Within an hour of first sighting of the enemy, the skirmishers were engaged. When the main rebel column assembled on the road they had to dispatch a company of men to deal with us as we were shooting at them. I must state at this time we waited too long before we moved away from our position and when a full battalion is on the road, a single infantry company cannot hold them back. There is power behind a mass column of infantry. Napoleon knew this. Thus our company was easily swept down the road and four of us were captured.
We learned the Rebels had been on the march since 4:30am and thus their commander was pacing the army with frequent rest stops. Men were really falling out from fatigue.

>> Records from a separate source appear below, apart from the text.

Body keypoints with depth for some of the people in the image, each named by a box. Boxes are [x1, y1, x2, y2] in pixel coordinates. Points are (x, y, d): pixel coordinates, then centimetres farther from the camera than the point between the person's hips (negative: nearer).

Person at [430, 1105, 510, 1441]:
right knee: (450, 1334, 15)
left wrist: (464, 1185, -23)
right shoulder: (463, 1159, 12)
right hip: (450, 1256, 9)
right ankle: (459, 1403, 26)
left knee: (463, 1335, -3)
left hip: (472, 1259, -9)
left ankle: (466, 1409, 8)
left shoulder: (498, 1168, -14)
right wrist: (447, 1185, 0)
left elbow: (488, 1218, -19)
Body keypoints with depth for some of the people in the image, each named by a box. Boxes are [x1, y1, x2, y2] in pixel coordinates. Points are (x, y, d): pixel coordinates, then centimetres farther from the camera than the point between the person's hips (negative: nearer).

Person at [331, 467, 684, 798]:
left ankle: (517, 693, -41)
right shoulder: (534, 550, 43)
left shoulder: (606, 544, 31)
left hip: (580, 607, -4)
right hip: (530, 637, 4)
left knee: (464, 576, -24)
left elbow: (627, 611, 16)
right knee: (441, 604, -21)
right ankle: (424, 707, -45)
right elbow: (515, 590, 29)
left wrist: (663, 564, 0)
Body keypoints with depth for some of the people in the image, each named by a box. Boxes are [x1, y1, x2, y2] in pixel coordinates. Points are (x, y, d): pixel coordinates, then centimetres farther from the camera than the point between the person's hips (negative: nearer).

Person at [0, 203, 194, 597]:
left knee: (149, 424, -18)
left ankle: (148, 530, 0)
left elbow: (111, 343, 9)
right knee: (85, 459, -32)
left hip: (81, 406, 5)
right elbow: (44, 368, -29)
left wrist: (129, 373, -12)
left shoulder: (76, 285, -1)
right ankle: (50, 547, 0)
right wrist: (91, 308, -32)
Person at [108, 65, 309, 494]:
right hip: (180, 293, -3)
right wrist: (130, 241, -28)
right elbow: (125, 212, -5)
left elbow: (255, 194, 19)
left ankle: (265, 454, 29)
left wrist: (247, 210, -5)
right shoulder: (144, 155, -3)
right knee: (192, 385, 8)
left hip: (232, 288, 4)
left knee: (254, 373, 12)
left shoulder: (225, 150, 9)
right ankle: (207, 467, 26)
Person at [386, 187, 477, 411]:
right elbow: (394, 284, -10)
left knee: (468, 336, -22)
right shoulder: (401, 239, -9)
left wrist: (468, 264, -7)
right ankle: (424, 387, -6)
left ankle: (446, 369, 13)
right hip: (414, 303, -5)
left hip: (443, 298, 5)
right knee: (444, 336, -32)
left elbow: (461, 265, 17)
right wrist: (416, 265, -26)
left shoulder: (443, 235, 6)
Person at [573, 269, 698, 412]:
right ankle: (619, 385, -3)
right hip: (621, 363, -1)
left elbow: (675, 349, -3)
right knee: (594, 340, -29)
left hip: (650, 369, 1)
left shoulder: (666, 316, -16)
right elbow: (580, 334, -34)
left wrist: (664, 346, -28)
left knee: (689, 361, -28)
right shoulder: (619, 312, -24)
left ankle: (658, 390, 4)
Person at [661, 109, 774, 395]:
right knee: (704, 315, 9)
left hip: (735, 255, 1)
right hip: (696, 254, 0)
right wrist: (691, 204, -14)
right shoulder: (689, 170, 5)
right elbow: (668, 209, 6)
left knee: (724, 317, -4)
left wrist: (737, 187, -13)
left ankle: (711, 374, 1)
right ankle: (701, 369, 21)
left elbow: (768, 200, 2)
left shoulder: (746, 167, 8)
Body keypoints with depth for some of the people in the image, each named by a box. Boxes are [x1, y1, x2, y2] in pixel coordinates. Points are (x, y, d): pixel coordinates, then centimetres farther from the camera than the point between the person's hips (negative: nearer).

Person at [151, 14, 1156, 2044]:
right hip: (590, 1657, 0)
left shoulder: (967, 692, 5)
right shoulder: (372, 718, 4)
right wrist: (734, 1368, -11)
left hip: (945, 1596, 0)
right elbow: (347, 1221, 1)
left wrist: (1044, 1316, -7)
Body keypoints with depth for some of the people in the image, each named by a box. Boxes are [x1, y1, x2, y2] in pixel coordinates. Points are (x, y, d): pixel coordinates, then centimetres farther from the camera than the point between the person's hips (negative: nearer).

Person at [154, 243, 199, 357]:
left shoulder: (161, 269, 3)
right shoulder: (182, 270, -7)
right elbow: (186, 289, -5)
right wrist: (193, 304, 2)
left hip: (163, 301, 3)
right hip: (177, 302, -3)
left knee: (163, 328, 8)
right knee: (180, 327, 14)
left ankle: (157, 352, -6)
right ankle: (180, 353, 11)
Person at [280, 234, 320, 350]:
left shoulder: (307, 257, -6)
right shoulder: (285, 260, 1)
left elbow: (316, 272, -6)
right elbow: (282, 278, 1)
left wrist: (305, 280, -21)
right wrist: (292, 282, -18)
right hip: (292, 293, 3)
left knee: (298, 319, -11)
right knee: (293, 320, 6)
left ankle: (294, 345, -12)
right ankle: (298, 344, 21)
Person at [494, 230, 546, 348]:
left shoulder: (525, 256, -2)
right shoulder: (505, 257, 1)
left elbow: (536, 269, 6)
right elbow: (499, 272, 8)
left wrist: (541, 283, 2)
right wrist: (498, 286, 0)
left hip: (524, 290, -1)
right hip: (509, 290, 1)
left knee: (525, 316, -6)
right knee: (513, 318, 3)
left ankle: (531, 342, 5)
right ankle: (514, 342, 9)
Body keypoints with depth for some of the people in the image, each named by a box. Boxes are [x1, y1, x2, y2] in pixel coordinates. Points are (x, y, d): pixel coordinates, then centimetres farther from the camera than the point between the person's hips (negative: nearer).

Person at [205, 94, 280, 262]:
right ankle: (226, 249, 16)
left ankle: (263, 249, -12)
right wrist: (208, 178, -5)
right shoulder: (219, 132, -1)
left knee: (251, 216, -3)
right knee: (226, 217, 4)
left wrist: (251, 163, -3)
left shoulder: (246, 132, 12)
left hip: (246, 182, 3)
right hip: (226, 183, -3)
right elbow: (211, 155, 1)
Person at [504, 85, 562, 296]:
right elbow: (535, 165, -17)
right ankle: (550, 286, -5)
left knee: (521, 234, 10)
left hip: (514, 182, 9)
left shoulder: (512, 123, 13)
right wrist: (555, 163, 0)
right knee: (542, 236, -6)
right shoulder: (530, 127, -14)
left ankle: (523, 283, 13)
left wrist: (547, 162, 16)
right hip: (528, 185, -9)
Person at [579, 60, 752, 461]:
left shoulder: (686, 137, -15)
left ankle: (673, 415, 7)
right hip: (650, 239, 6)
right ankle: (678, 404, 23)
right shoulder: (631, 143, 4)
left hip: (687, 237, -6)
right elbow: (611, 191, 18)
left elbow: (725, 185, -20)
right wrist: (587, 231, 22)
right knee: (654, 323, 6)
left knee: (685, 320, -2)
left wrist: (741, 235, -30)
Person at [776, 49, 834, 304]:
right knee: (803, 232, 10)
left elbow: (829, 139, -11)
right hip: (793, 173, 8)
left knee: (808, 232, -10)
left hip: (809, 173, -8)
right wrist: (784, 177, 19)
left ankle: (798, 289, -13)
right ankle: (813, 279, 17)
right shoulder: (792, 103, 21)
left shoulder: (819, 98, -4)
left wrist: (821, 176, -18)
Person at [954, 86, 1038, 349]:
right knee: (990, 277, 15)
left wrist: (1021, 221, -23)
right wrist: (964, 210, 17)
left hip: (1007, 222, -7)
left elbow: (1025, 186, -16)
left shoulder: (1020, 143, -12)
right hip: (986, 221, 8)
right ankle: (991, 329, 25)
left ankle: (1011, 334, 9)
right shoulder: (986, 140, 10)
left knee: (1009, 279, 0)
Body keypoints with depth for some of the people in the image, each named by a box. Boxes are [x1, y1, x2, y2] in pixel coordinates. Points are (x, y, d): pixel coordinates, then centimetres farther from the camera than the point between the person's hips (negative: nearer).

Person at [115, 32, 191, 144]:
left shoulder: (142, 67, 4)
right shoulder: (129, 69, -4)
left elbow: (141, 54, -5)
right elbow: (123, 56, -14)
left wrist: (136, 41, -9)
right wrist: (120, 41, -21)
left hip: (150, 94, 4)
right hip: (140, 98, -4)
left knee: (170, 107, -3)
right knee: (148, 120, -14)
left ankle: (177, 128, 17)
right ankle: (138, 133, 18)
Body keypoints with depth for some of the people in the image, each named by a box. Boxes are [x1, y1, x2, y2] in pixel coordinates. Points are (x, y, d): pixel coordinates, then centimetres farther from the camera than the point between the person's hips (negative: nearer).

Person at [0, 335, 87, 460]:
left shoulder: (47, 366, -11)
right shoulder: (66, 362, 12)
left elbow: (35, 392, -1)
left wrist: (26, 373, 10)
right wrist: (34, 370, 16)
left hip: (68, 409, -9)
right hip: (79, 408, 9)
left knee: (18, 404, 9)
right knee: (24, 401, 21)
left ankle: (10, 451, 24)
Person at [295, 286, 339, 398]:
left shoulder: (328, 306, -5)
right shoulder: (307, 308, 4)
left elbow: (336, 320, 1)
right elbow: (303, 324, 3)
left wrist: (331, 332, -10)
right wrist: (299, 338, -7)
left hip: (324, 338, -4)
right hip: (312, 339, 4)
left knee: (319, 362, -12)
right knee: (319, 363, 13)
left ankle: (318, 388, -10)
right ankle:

The four of us where then paroled and told to pass between the lines. When we reached the Yankee line (about a mile away) there was a lead company holding the line while the rest of the troops rested in the fields that we had passed the day before. We reported to the Yankee commander by order of the Adjutant giving him all the intelligence we could and we also learned that our names had been entered into the official dispatch of our Company Commander for our bravery and sacrifice. Since we were paroled, we were told to take a bunch of Rebel prisoners back to McDowell at the bayonet so the reserve company could join the battle line.
When we caught up to the group of prisoners, their dumb sergeant claimed that they were not prisoners, but really “malingers, miscreants and invalids.” In fact, he called them an Invalid Company who had spent the night in a barn unable to march with the rebel column. Thus ended our weekend marauding the village of McDowell in the Rebel south.